Extracted data entries:
# # #

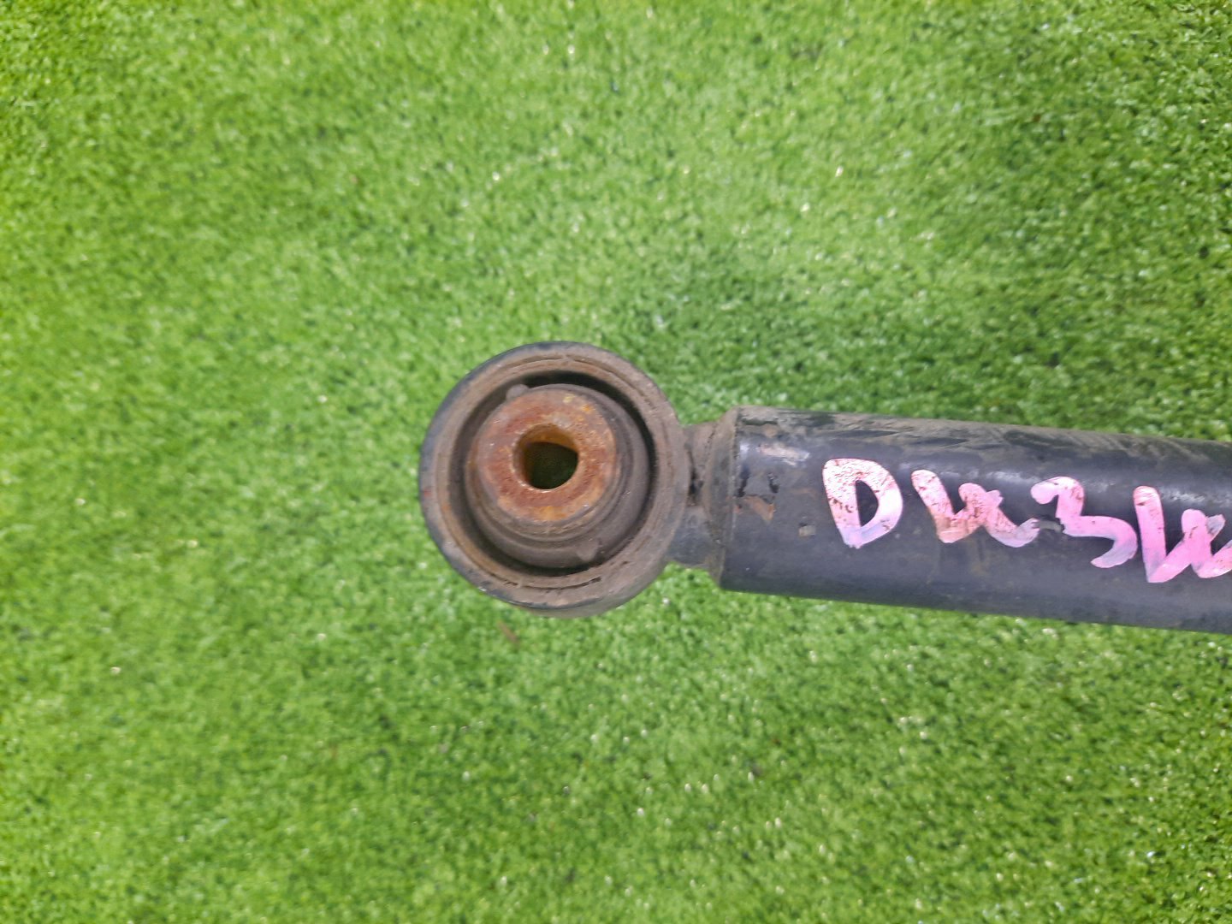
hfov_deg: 69.4
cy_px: 462
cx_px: 616
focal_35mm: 25
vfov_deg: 54.9
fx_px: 890
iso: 348
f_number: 2
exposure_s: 1/25
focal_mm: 4.6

# # #

THE TASK: Copy out every entry above exactly. Leave the pictures out.

ANSWER SECTION:
hfov_deg: 69.4
cy_px: 462
cx_px: 616
focal_35mm: 25
vfov_deg: 54.9
fx_px: 890
iso: 348
f_number: 2
exposure_s: 1/25
focal_mm: 4.6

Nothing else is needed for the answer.